[Ausgangstext]
■ ■ ■

Für die einen ist es der letzte Schritt zur Überkommerzialisierung des Sports, für die anderen willkommene Einkommensquelle oder Gelegenheit, die eigene Marke zu bewerben. Der Verkauf von Namensrechten ist für alle nicht frei von Risiken.
So hatten sich das weder der Veranstalter noch der Geldgeber vorgestellt. 2012 übernahm die Grosspeter Garage das Namenssponsoring des Basler Cup im regionalen Fussball – und erhoffte sich dadurch auch erhöhte mediale Präsenz. Herausgekommen ist in diesem Bereich so gut wie nichts. 2012 schaffte es der Name der Garage dreimal in die Printmedien. «Wir waren sehr unglücklich», sagt Nathalie Riggenbach, Leiterin Kommunikation bei Grosspeter.
Es war die erste Lektion, die die Garage und der Fussballverband Nordwestschweiz, der die Namensrechte am Basler Cup veräusserte, zu lernen hatten: Es reicht nicht, einen Anlass einfach umzutaufen. «Namenssponsoring macht nur dann Sinn, wenn es vom Unternehmen mit den eigenen Marketingaktivitäten vernetzt wird», sagt Peter Rohlmann, der mit seiner Agentur PR-Marketing seit zehn Jahren im Sportbereich tätig ist, «ein Unternehmen, das im Sport ein Namensrecht kauft, muss zusätzlich Geld investieren, um Aktivitäten rund um den sportlichen Anlass durchzuführen.»
Es ist kein Zufall, dass ein regionaler Fussballverband und ein regionales Unternehmen in der Schweiz im Bereich des Namenssponsorings Lehrgeld zahlen. In den USA konnten spätestens seit 1926 Erfahrung mit verkauften Namensrechten gesammelt werden. Damals taufte der Kaugummi-Produzent und Stadion-Besitzer die Baseball-Arena von Chicago in Wrigley Field um. Die Schweiz aber ist erst dabei, das Namenssponsoring abseits der traditionell nach Geldgebern getauften Fahrrad- und Automobil-Rennställe zu entdecken.
Die Unlust der Medien
Das Problem, mit dem nicht nur Grosspeter Bekanntschaft gemacht hat, ist dabei die Unlust der Medien, bei einem Namenssponsoring den Geldgeber auch zu nennen. «Journalisten haben grundsätzlich Mühe mit solchen Dingen», sagt Marcel Rohr, Sportchef der «Basler Zeitung». Und er erklärt auch warum: «Man erhält das Gefühl, dass man ein Stück weit kommerzialisiert wird.»

■ ■ ■

Datenelemente:

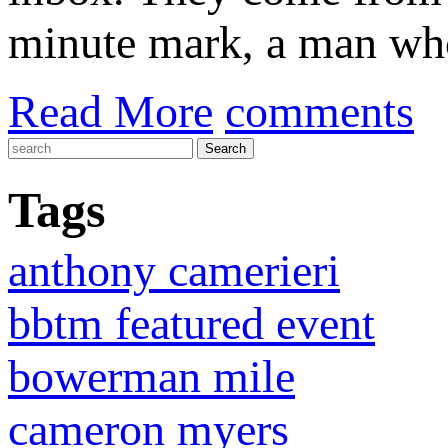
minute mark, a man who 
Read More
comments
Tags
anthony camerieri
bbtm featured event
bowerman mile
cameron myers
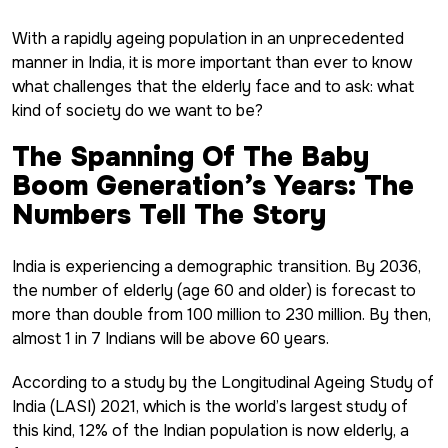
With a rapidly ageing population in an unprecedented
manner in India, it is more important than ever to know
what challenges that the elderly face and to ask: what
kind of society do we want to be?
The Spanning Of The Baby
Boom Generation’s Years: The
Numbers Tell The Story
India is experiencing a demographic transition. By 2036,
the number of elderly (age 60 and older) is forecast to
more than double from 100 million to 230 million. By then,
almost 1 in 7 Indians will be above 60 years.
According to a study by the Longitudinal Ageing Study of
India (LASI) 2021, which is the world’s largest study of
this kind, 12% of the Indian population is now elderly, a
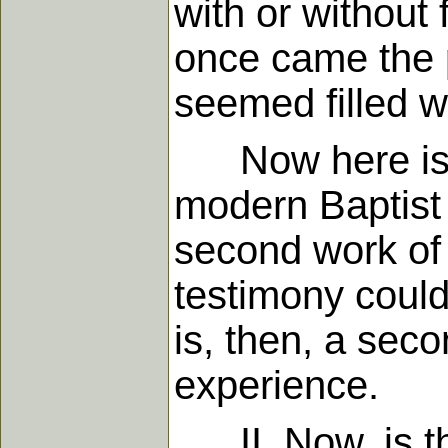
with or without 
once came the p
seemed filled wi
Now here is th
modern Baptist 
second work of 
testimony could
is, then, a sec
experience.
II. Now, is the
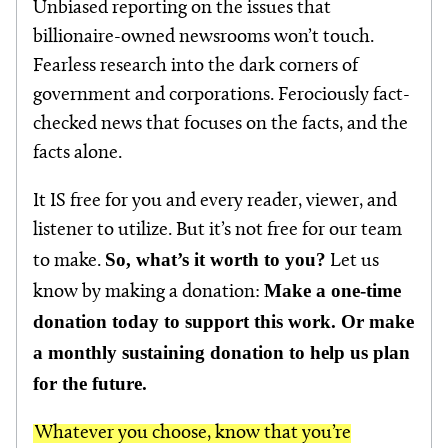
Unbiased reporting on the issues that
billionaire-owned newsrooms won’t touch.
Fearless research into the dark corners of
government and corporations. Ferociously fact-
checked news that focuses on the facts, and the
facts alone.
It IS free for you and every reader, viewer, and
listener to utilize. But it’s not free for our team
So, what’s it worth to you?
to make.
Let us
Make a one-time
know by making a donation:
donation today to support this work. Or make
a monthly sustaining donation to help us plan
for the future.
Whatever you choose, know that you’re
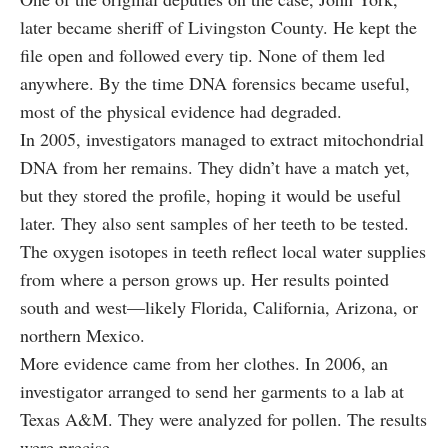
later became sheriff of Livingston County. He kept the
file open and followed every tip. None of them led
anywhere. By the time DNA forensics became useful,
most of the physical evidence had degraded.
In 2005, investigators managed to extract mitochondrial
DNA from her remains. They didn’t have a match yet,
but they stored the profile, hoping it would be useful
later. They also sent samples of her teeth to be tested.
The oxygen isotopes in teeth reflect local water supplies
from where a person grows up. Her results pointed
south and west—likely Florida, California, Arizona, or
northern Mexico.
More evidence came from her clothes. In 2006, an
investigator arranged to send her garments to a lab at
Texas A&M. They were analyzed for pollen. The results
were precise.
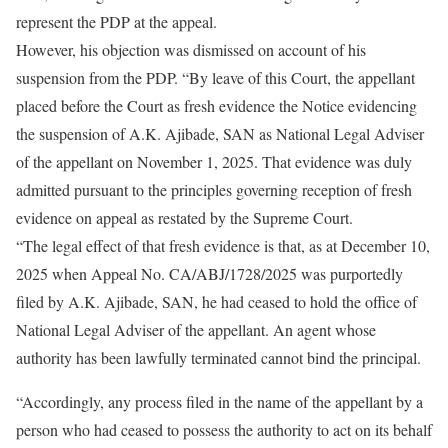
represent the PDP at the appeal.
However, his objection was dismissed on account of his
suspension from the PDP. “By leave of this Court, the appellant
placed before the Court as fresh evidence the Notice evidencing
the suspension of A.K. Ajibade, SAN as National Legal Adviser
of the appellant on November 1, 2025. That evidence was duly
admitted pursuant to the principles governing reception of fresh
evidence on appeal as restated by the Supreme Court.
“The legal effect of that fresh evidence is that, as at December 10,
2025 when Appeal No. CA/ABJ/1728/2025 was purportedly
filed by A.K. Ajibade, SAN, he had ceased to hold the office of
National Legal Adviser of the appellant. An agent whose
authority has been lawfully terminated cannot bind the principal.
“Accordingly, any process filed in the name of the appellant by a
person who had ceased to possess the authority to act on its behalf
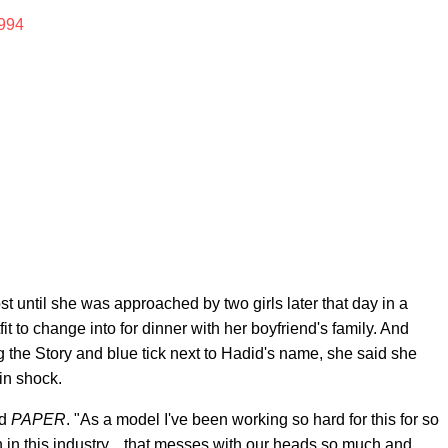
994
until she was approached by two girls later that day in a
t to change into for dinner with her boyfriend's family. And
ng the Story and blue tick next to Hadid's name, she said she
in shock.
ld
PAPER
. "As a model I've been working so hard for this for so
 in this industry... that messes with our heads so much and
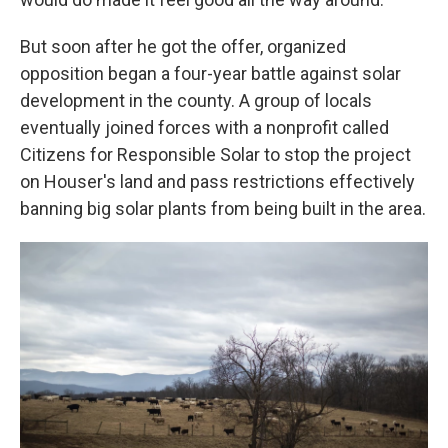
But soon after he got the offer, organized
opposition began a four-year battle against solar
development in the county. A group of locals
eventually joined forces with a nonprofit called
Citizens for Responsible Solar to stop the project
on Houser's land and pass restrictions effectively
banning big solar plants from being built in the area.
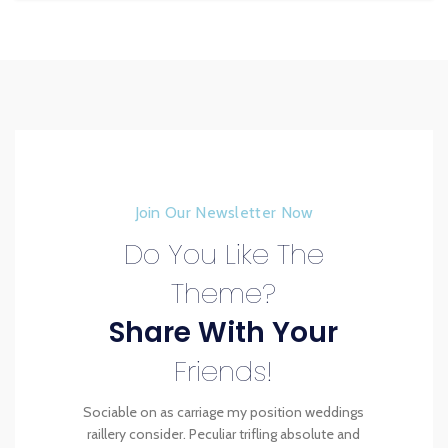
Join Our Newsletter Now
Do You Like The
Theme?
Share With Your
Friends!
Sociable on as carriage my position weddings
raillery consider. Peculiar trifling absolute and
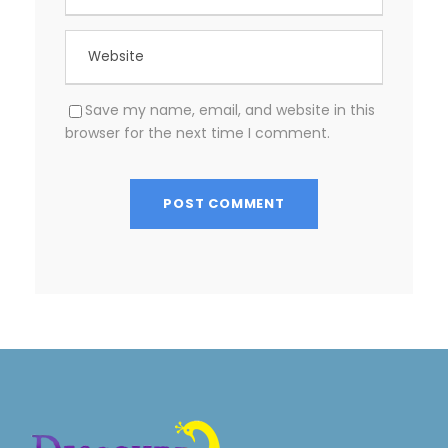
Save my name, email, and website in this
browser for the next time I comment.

■ ■ ■

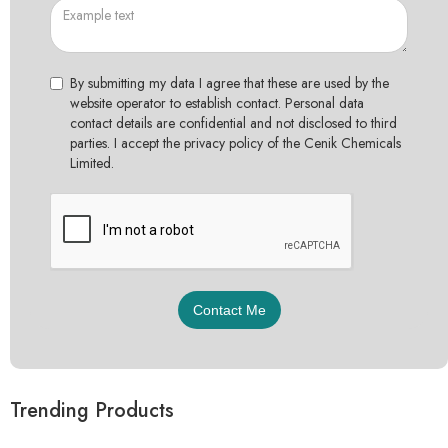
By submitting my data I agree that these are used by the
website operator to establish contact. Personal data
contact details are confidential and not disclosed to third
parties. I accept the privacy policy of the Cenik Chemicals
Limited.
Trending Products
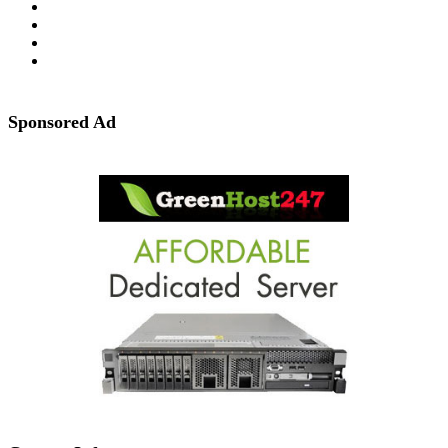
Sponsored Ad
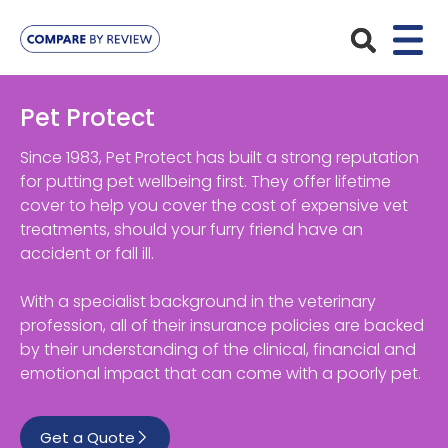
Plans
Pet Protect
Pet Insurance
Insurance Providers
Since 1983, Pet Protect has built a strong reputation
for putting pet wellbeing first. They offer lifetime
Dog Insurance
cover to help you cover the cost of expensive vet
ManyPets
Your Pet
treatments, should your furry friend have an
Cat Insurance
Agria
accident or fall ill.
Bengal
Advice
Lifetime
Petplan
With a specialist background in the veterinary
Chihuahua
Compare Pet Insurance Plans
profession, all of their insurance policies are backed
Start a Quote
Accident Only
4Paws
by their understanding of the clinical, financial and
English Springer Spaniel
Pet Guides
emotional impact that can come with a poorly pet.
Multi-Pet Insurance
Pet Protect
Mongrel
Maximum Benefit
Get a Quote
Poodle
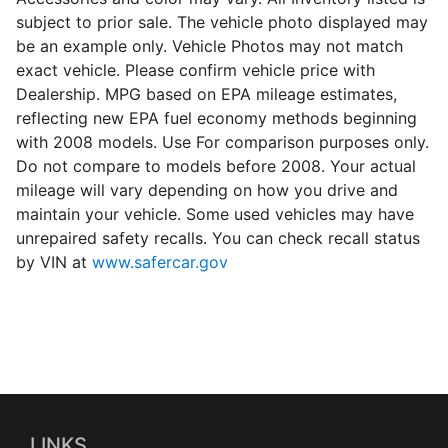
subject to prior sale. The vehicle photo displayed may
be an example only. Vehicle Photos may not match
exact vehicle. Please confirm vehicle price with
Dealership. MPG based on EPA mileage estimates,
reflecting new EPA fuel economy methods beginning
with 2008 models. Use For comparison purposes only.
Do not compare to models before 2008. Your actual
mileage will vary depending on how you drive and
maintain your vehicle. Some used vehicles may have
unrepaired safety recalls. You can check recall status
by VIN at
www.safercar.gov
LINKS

■ ■ ■

[Arbeitsauftrag 1]
Prüfen Sie, ob die folgenden Aussagen mit dem Ausgangstext zum Namenssponsoring übereinstimmen. Antworten Sie jeweils mit Ja oder Nein und zitieren Sie die entscheidenden Worte des Textes wörtlich.
(a) Die Grosspeter Garage übernahm 2012 das Namenssponsoring des Basler Cup.
(b) Der Name der Garage erschien 2012 zehnmal in den Printmedien.
(c) Peter Rohlmann ist Sportchef der «Basler Zeitung».
[Arbeitsauftrag 2]
In welchem Jahr wurde die Baseball-Arena von Chicago laut dem Ausgangstext zum Namenssponsoring in Wrigley Field umgetauft?
[Arbeitsauftrag 3]
Fahren Sie mit dem Ausgangstext zum Namenssponsoring im Anschluss an dessen letzten Satz fort.

[Antwortfeld 1]
(a) Ja: „2012 übernahm die Grosspeter Garage das Namenssponsoring des Basler Cup im regionalen Fussball“
(b) Nein: „2012 schaffte es der Name der Garage dreimal in die Printmedien.“
(c) Nein: „sagt Marcel Rohr, Sportchef der «Basler Zeitung»“

[Antwortfeld 2]
1926

[Antwortfeld 3]
So ist bei den meisten Schweizer Zeitungen Usus, dass der Name eines Sponsors nicht oder höchstens einmal im Text genannt wird. Klare Richtlinien gibt es auf den Redaktionen allerdings kaum. Der «Tages-Anzeiger» nennt zum Beispiel die oberste Fussball-Liga in den Resultaten Raiffeisen Super League, nicht aber in den Texten. Die bei Umbenennungen bekannt renitente NZZ, die sich 2003 eine Saison lang geweigert hatte, den Wechsel von Nationalliga A zu Super League mitzumachen, nennt Raiffeisen nur, wenn der Sponsor explizit Thema des Artikels ist.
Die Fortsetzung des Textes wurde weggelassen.